The Valkhofpark ('Falcon's Court Park') is located on the site where until 1798 a castle stood, built by Charlemagne in ca. 777, destroyed by Vikings and rebuilt by emperor Frederick Barbarossa in 1155. After the French had destroyed much of the castle in 1795, and because the city needed the money, the ruins of the castle were sold that year and demolished for the stones. Only the St. Nicolaas chapel and the remnants of the nearby St. Maarten's chapel were excluded from demolition, as both were believed to have been built by the Batavians before the rule of the Romans and as such were a matter of local prestige.

In popular culture the building has been referred to as 'pagan chapel'  and 'Carlovingian chapel' until well into the 20th century, evidence that its earliest history is a bit of a mystery. The St. Nicolaaskapel was in fact originally a smaller copy of the chapel of Charlemagne's palace in Aachen, reason why for a long time it was thought to be from the late 8th century. Adding to the confusion was the use of parts of former Roman buildings and constructions, including a grave stone (nowadays in a museum) and numerous bricks and roof tiles. It is now believed the chapel was built in the 11th century, either in ca. 1030 or ca. 1047. That still makes it one of the oldest buildings in the Netherlands. It's also the only surviving Romanesque centralizing structure in the Netherlands; a similar building, but larger, was the St. Walburg church in Groningen which was demolished in 1627. The St. Nicolaas chapel faired better, but was used for storage after the Reformation and fell into decay. After the castle was demolished the chapel, like the nearby ruins of the St. Maarten's chapel, became an ornament in a newly designed park, serving no other function whatsoever.  

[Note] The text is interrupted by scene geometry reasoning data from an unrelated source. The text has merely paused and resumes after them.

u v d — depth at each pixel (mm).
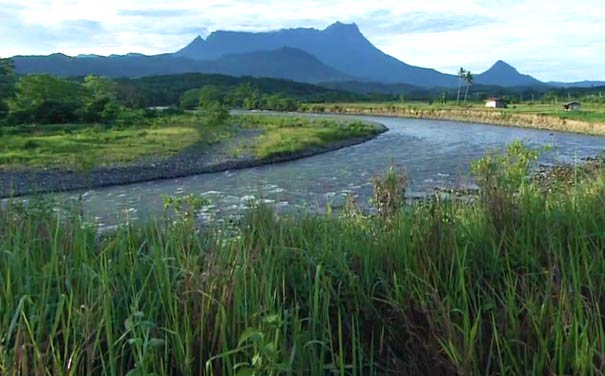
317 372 1857
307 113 100812
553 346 1858
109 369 1839
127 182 25578
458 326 1893
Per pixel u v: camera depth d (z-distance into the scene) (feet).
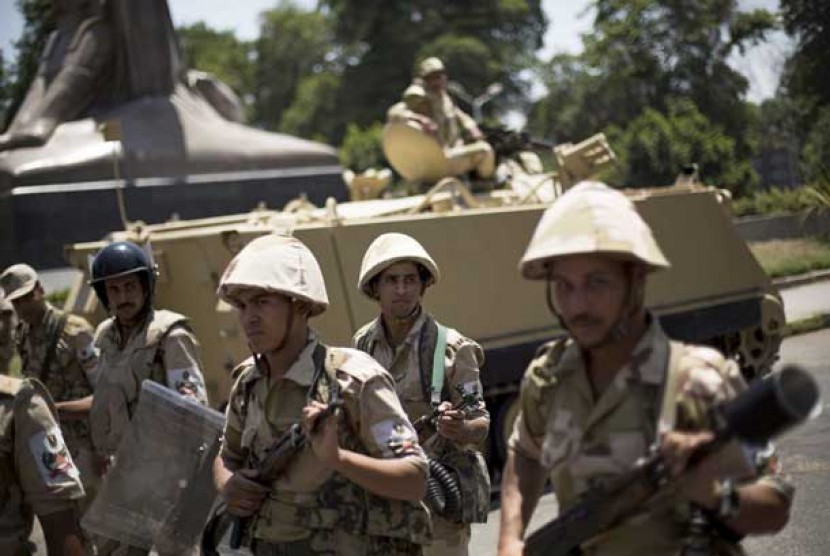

The chapel has an octagonal core with a 16-sided aisle of two storeys around it. Perhaps parts of Charlemagne's chapel were incorporated; the portal especially shows elements of Carlovingian architecture and is possibly the oldest part of the building. In ca. 1400 part of the outside walls were replaced with new ones made of brick, with ornaments and windows in Gothic style; these parts were covered with Gothic vaults. The octagonal central tower was added in the same period. A three-sided Gothic altar niche was reconstructed as part of a restoration in 1953-1958.